Records excerpted from a collection:

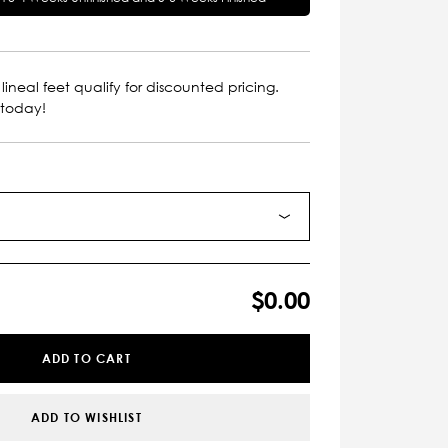
lineal feet qualify for discounted pricing.
 today!
$0.00
ADD TO CART
ADD TO WISHLIST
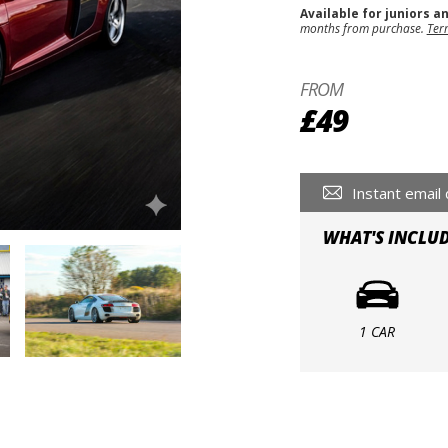
Available for juniors a
months from purchase.
Ter
FROM
£49
Instant email 
WHAT'S INCLU
1 CAR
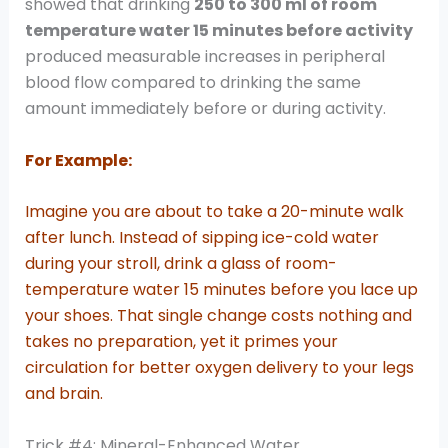
showed that drinking
250 to 300 ml of room
temperature water 15 minutes before activity
produced measurable increases in peripheral
blood flow compared to drinking the same
amount immediately before or during activity.
For Example:
Imagine you are about to take a 20-minute walk
after lunch. Instead of sipping ice-cold water
during your stroll, drink a glass of room-
temperature water 15 minutes before you lace up
your shoes. That single change costs nothing and
takes no preparation, yet it primes your
circulation for better oxygen delivery to your legs
and brain.
Trick #4: Mineral-Enhanced Water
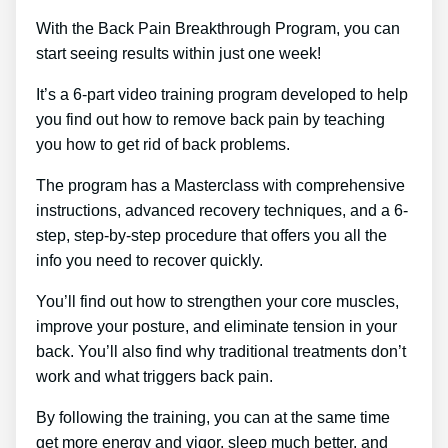
With the Back Pain Breakthrough Program, you can
start seeing results within just one week!
It’s a 6-part video training program developed to help
you find out how to remove back pain by teaching
you how to get rid of back problems.
The program has a Masterclass with comprehensive
instructions, advanced recovery techniques, and a 6-
step, step-by-step procedure that offers you all the
info you need to recover quickly.
You’ll find out how to strengthen your core muscles,
improve your posture, and eliminate tension in your
back. You’ll also find why traditional treatments don’t
work and what triggers back pain.
By following the training, you can at the same time
get more energy and vigor, sleep much better, and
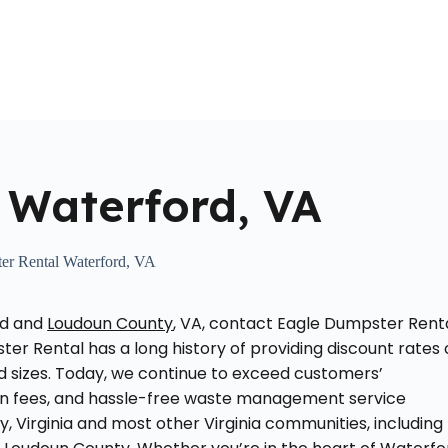
Home
About Us
Locations Served
Roll Off Dumpst
 Waterford, VA
er Rental Waterford, VA
rd and
Loudoun County
, VA, contact Eagle Dumpster Renta
er Rental has a long history of providing discount rates
nd sizes. Today, we continue to exceed customers’
den fees, and hassle-free waste management service
y, Virginia and most other Virginia communities, including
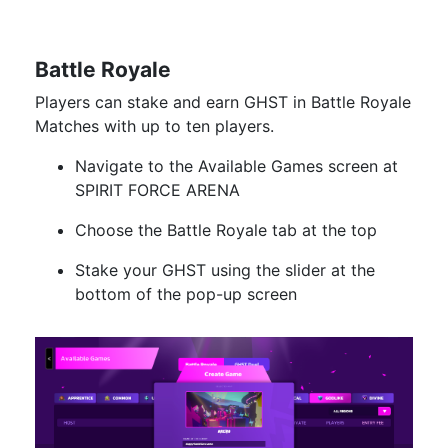
Battle Royale
Players can stake and earn GHST in Battle Royale
Matches with up to ten players.
Navigate to the Available Games screen at
SPIRIT FORCE ARENA
Choose the Battle Royale tab at the top
Stake your GHST using the slider at the
bottom of the pop-up screen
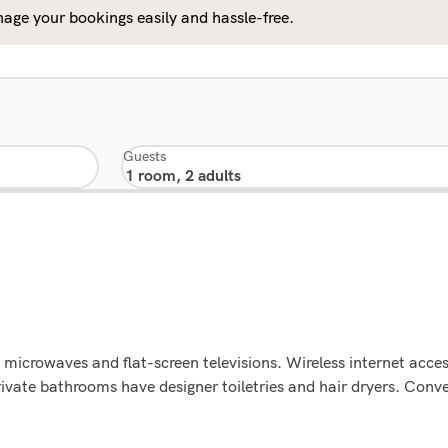
age your bookings easily and hassle-free.
Guests
microwaves and flat-screen televisions. Wireless internet acce
rivate bathrooms have designer toiletries and hair dryers. Con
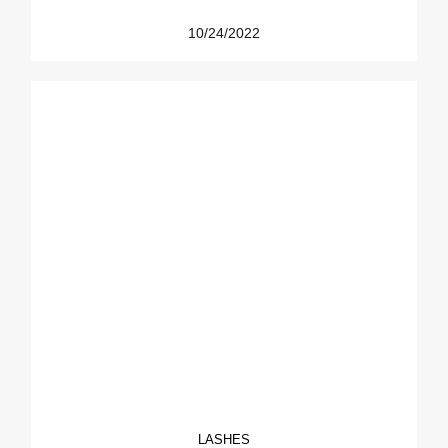
10/24/2022
LASHES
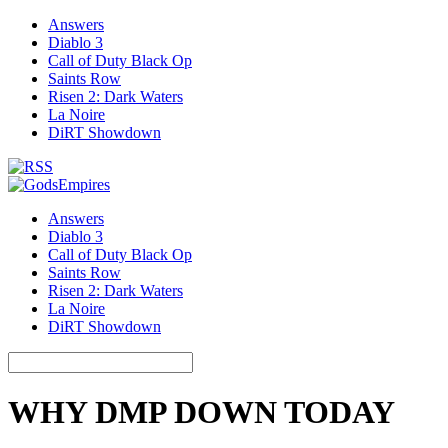
Answers
Diablo 3
Call of Duty Black Op
Saints Row
Risen 2: Dark Waters
La Noire
DiRT Showdown
Answers
Diablo 3
Call of Duty Black Op
Saints Row
Risen 2: Dark Waters
La Noire
DiRT Showdown
WHY DMP DOWN TODAY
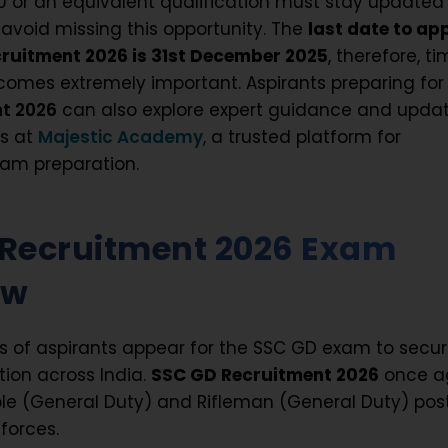
0 or an equivalent qualification must stay updated
 avoid missing this opportunity. The
last date to ap
cruitment 2026 is 31st December 2025
, therefore, ti
comes extremely important. Aspirants preparing fo
t 2026
can also explore expert guidance and upda
es at
Majestic Academy
, a trusted platform for
am preparation.
 Recruitment 2026 Exam
ew
hs of aspirants appear for the SSC GD exam to secu
tion across India.
SSC GD Recruitment 2026
once a
le (General Duty) and Rifleman (General Duty) pos
forces.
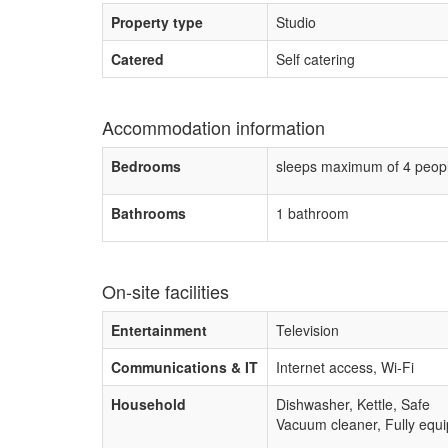
Property type
Studio
Catered
Self catering
Accommodation information
Bedrooms
sleeps maximum of 4 peop
Bathrooms
1 bathroom
On-site facilities
Entertainment
Television
Communications & IT
Internet access, Wi-Fi
Household
Dishwasher, Kettle, Safe
Vacuum cleaner, Fully equip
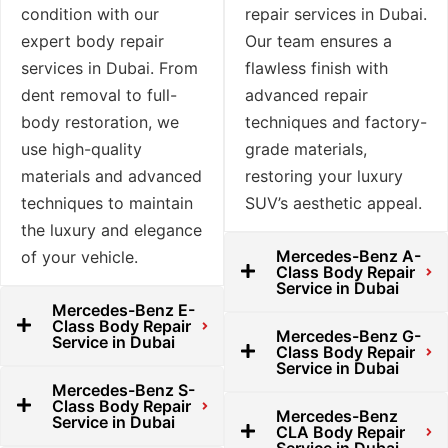
condition with our
repair services in Dubai.
expert body repair
Our team ensures a
services in Dubai. From
flawless finish with
dent removal to full-
advanced repair
body restoration, we
techniques and factory-
use high-quality
grade materials,
materials and advanced
restoring your luxury
techniques to maintain
SUV’s aesthetic appeal.
the luxury and elegance
Mercedes-Benz A-
of your vehicle.
Class Body Repair
Service in Dubai
Mercedes-Benz E-
Class Body Repair
Mercedes-Benz G-
Service in Dubai
Class Body Repair
Service in Dubai
Mercedes-Benz S-
Class Body Repair
Mercedes-Benz
Service in Dubai
CLA Body Repair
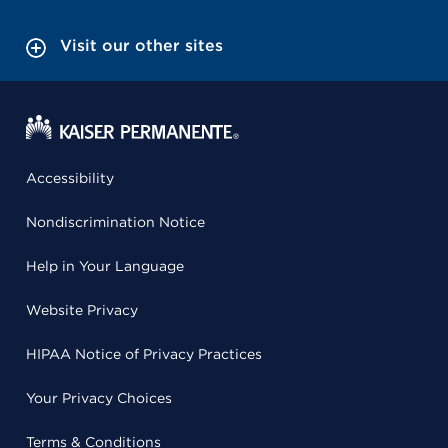
Visit our other sites
Accessibility
Nondiscrimination Notice
Help in Your Language
Website Privacy
HIPAA Notice of Privacy Practices
Your Privacy Choices
Terms & Conditions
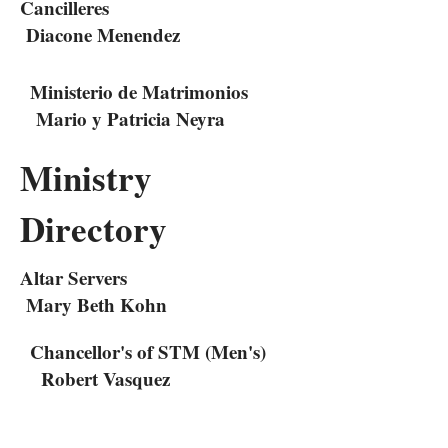
Cancilleres
Diacone Menendez
Ministerio de Matrimonios
Mario y Patricia Neyra
Ministry
Directory
Altar Servers
Mary Beth Kohn
Chancellor's of STM (Men's)
Robert Vasquez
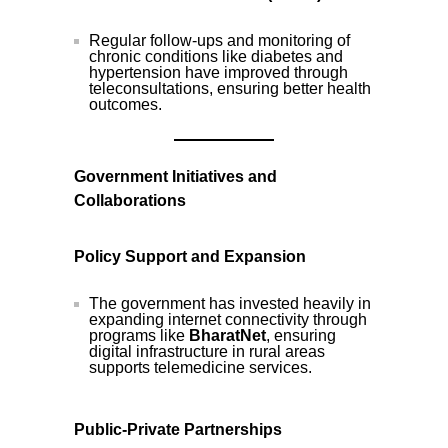
Regular follow-ups and monitoring of
chronic conditions like diabetes and
hypertension have improved through
teleconsultations, ensuring better health
outcomes.
Government Initiatives and
Collaborations
Policy Support and Expansion
The government has invested heavily in
expanding internet connectivity through
programs like
BharatNet
, ensuring
digital infrastructure in rural areas
supports telemedicine services.
Public-Private Partnerships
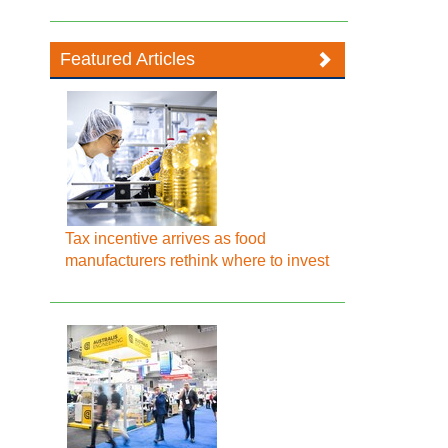
Featured Articles
Tax incentive arrives as food
manufacturers rethink where to invest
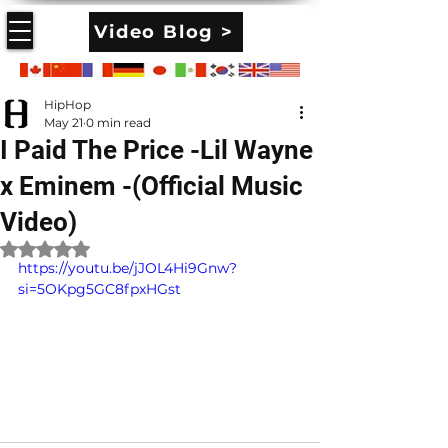
Video Blog >
HipHop
May 21
0 min read
I Paid The Price -Lil Wayne
x Eminem -(Official Music
Video)
Rated NaN out of 5 stars.
https://youtu.be/jJOL4Hi9Gnw?
si=5OKpg5GC8fpxHGst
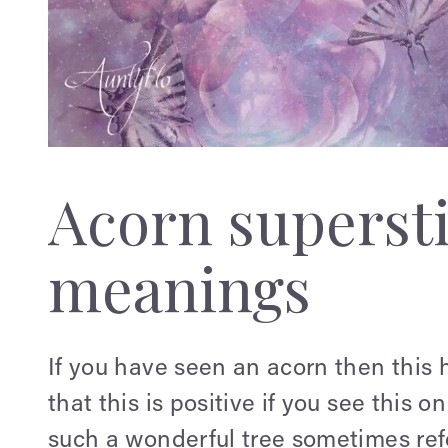
Acorn supersti
meanings
If you have seen an acorn then this h
that this is positive if you see this o
such a wonderful tree sometimes refer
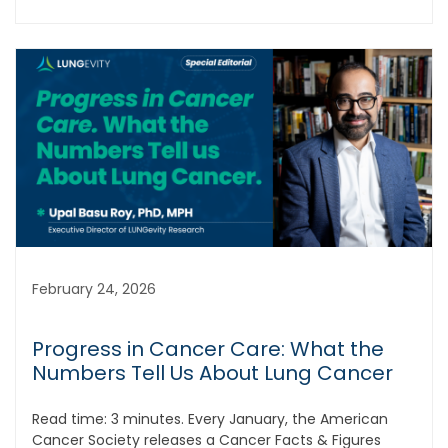
February 24, 2026
Progress in Cancer Care: What the
Numbers Tell Us About Lung Cancer
Read time: 3 minutes. Every January, the American
Cancer Society releases a Cancer Facts & Figures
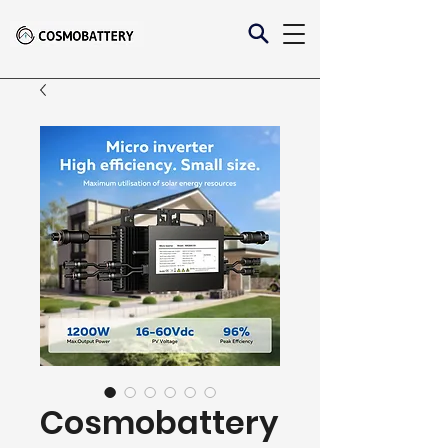
Cosmobattery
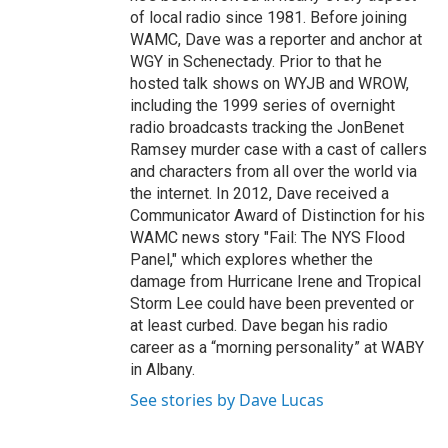
of local radio since 1981. Before joining
WAMC, Dave was a reporter and anchor at
WGY in Schenectady. Prior to that he
hosted talk shows on WYJB and WROW,
including the 1999 series of overnight
radio broadcasts tracking the JonBenet
Ramsey murder case with a cast of callers
and characters from all over the world via
the internet. In 2012, Dave received a
Communicator Award of Distinction for his
WAMC news story "Fail: The NYS Flood
Panel," which explores whether the
damage from Hurricane Irene and Tropical
Storm Lee could have been prevented or
at least curbed. Dave began his radio
career as a “morning personality” at WABY
in Albany.
See stories by Dave Lucas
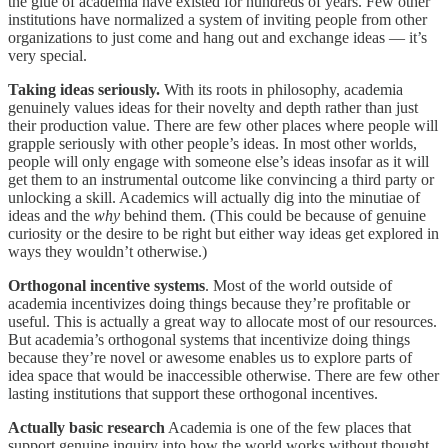
the glue of academia have existed for hundreds of years. Few other
institutions have normalized a system of inviting people from other
organizations to just come and hang out and exchange ideas — it’s
very special.
Taking ideas seriously.
With its roots in philosophy, academia
genuinely values ideas for their novelty and depth rather than just
their production value. There are few other places where people will
grapple seriously with other people’s ideas. In most other worlds,
people will only engage with someone else’s ideas insofar as it will
get them to an instrumental outcome like convincing a third party or
unlocking a skill. Academics will actually dig into the minutiae of
ideas and the
why
behind them. (This could be because of genuine
curiosity or the desire to be right but either way ideas get explored in
ways they wouldn’t otherwise.)
Orthogonal incentive systems
. Most of the world outside of
academia incentivizes doing things because they’re profitable or
useful. This is actually a great way to allocate most of our resources.
But academia’s orthogonal systems that incentivize doing things
because they’re novel or awesome enables us to explore parts of
idea space that would be inaccessible otherwise. There are few other
lasting institutions that support these orthogonal incentives.
Actually basic research
Academia is one of the few places that
support genuine inquiry into how the world works without thought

Action item:
Starting with the first line of the data, transcribe every line exactly through the one containing "Imagine you are". No pictures go in.

Output below:
lineal feet qualify for discounted pricing.
 today!
$0.00
ADD TO CART
ADD TO WISHLIST
Available for juniors a
months from purchase.
Ter
FROM
£49
Instant email 
WHAT'S INCLU
1 CAR
showed that drinking
250 to 300 ml of room
temperature water 15 minutes before activity
produced measurable increases in peripheral
blood flow compared to drinking the same
amount immediately before or during activity.
For Example:
Imagine you are about to take a 20-minute walk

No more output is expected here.